Several current long-term volunteers cite Gerald directly as the reason they kept coming back after their first visit. His quiet, unassuming commitment creates what Beth calls “a culture of reliability” within the shelter’s volunteer community.
Loss, Grief, and Carrying On
Gerald’s 18 years have not been without personal difficulty. In 2015, his wife Carol passed away after a brief illness. Biscuit, the dog that started everything, had died two years prior. Friends and family assumed Gerald might step back from the shelter, take time for himself, maybe stop altogether.
He was back the following Saturday.
“People grieve differently,” he said, in one of the few times he has spoken publicly about that period. “For me, being useful was the only thing that helped. Those dogs didn’t know I was sad. They just needed walking. There’s something about being needed by something that can’t tell you in words. It gets you out of your own head.”
The shelter staff quietly made sure he was not alone during those early weeks back. They brought him coffee. They worked beside him more than usual. Nobody made a big deal of it, because Gerald wouldn’t have wanted that. They just showed up for him the way he had always shown up for them.
The Ripple Effect: Adoptions, Training, and Community
The numbers associated with Gerald’s tenure are striking, even if he would never think to mention them himself. During his 18 years at Maplewood Animal Shelter, the facility has facilitated over 4,200 successful adoptions.
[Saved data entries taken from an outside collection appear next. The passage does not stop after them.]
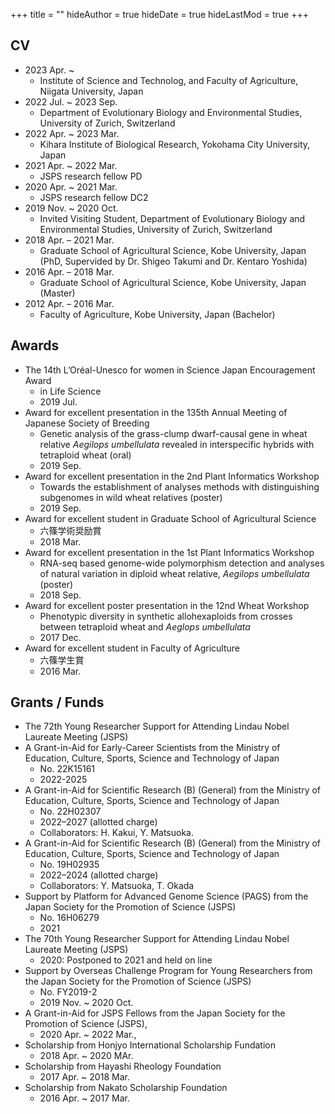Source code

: +++
title = ""
hideAuthor = true
hideDate = true
hideLastMod = true
+++

## CV

- 2023 Apr. ~
  - Institute of Science and Technolog, and Faculty of Agriculture, Niigata University, Japan
- 2022 Jul. ~  2023 Sep.             
  - Department of Evolutionary Biology and Environmental Studies, University of Zurich, Switzerland
- 2022 Apr. ~ 2023 Mar. 
  - Kihara Institute of Biological Research, Yokohama City University, Japan                       
- 2021 Apr. ~ 2022 Mar.     
  - JSPS research fellow PD                                       
- 2020 Apr. ~ 2021 Mar.     
  - JSPS research fellow DC2                                      
- 2019 Nov. ~ 2020 Oct.     
  - Invited Visiting Student, Department of Evolutionary Biology and Environmental Studies, University of Zurich, Switzerland     
- 2018 Apr. – 2021 Mar.     
  - Graduate School of Agricultural Science, Kobe University, Japan (PhD, Supervided by Dr. Shigeo Takumi and Dr. Kentaro Yoshida)
- 2016 Apr. – 2018 Mar.     
  - Graduate School of Agricultural Science, Kobe University, Japan (Master)                       
- 2012 Apr. – 2016 Mar.     
  - Faculty of  Agriculture, Kobe University, Japan (Bachelor)                         

## Awards

- The 14th L’Oréal-Unesco for women in Science Japan Encouragement Award 
  - in Life Science 
  - 2019 Jul. 
- Award for excellent presentation in the 135th Annual Meeting of Japanese Society of Breeding 
  - Genetic analysis of the grass-clump dwarf-causal gene in wheat relative *Aegilops umbellulata* revealed in interspecific hybrids with tetraploid wheat (oral)
  - 2019 Sep.
- Award for excellent presentation in the 2nd Plant Informatics Workshop
  - Towards the establishment of analyses methods with distinguishing subgenomes in wild wheat relatives (poster)
  - 2019 Sep.
- Award for excellent student in Graduate School of Agricultural Science 
  - 六篠学術奨励賞
  - 2018 Mar.
- Award for excellent presentation in the 1st Plant Informatics Workshop 
  - RNA-seq based genome-wide polymorphism detection and analyses of natural variation in diploid wheat relative, *Aegilops umbellulata* (poster)
  - 2018 Sep.
- Award for excellent poster presentation in the 12nd Wheat Workshop
  - Phenotypic diversity in synthetic allohexaploids from crosses between tetraploid wheat and *Aeglops umbellulata*
  - 2017 Dec.
- Award for excellent student in Faculty of Agriculture
  - 六篠学生賞
  - 2016 Mar.

## Grants / Funds

- The 72th Young Researcher Support for Attending Lindau Nobel Laureate Meeting (JSPS)
- A Grant-in-Aid for Early-Career Scientists from the Ministry of Education, Culture, Sports, Science and Technology of Japan
  - No. 22K15161
  - 2022-2025  
- A Grant-in-Aid for Scientific Research (B) (General) from the Ministry of Education, Culture, Sports, Science and Technology of Japan
  - No. 22H02307
  - 2022–2027 (allotted charge)
  - Collaborators: H. Kakui, Y. Matsuoka.  
- A Grant-in-Aid for Scientific Research (B) (General) from the Ministry of Education, Culture, Sports, Science and Technology of Japan 
  - No. 19H02935 
  - 2022–2024 (allotted charge) 
  - Collaborators: Y. Matsuoka, T. Okada  
- Support by Platform for Advanced Genome Science (PAGS) from the Japan Society for the Promotion of Science (JSPS)
  - No. 16H06279
  - 2021  
- The 70th Young Researcher Support for Attending Lindau Nobel Laureate Meeting (JSPS)
  - 2020: Postponed to 2021 and held on line  
- Support by Overseas Challenge Program for Young Researchers from the Japan Society for the Promotion of Science (JSPS)
  - No. FY2019-2 
  - 2019 Nov. ~ 2020 Oct.
- A Grant-in-Aid for JSPS Fellows from the Japan Society for the Promotion of Science (JSPS), 
  - 2020 Apr. ~ 2022 Mar., 
- Scholarship from Honjyo International Scholarship Fundation
  - 2018 Apr. ~ 2020 MAr.
- Scholarship from Hayashi Rheology Foundation
  - 2017 Apr. ~ 2018 Mar.
- Scholarship from Nakato Scholarship Foundation 
  - 2016 Apr. ~ 2017 Mar.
While it would be impossible to credit Gerald alone, shelter staff estimate that his socialization work with difficult-to-place animals has directly contributed to hundreds of those outcomes.
He has also informally trained more than 60 volunteers in basic animal handling techniques, simply by working alongside them and answering questions. Three of those volunteers went on to pursue professional careers in animal welfare.
“He never set out to teach anyone,” Beth says. “But people watch him and they learn. That’s the best kind of teaching.”
What We Can Take From Gerald’s Story
Gerald Hutchins is not extraordinary in the way that headlines usually define extraordinary. He did not make a grand gesture. He did not donate a building or fund a campaign. He gave something arguably more rare: consistent, unglamorous, reliable presence over nearly two decades.
His story is a reminder of several things worth sitting with:
- Commitment compounds. One Saturday seems small. Nine hundred Saturdays reshape a community.
- Consistency is a form of love. For animals who have been abandoned, a familiar face that keeps returning is its own kind of healing.
- Purpose can be found in small places. Gerald did not go searching for meaning. He asked a simple question on his way out of a shelter door, and meaning found him.
- Grief can be carried in motion. When words and stillness fail, usefulness can be a bridge back to life.
- You don’t have to announce your goodness. Gerald has no social media presence, no fundraising page, no public platform. He just keeps going.
Still Showing Up
Gerald still arrives at Maplewood Animal Shelter every Saturday morning at 6:45. He drives the same truck, parks in the same spot near the side entrance, and lets himself in with the key the shelter gave him somewhere around year three, when they stopped pretending he was just a visitor.
He has a new dog at home now, a one-eyed terrier named Peanut who was deemed unadoptable by multiple assessments. Gerald disagreed.
The shelter is currently home to 34 dogs and 21 cats. Eleven of them have been there longer than four months. Gerald knows all of their names, their habits, their fears, and their favorite spots to be scratched.
Next Saturday, he will be back. The barking will shift. The tails will start moving. And somewhere in that building, a dog who has not yet found its person will spend an hour with someone who, for right now, is exactly what they need.
That is enough. It has always been enough.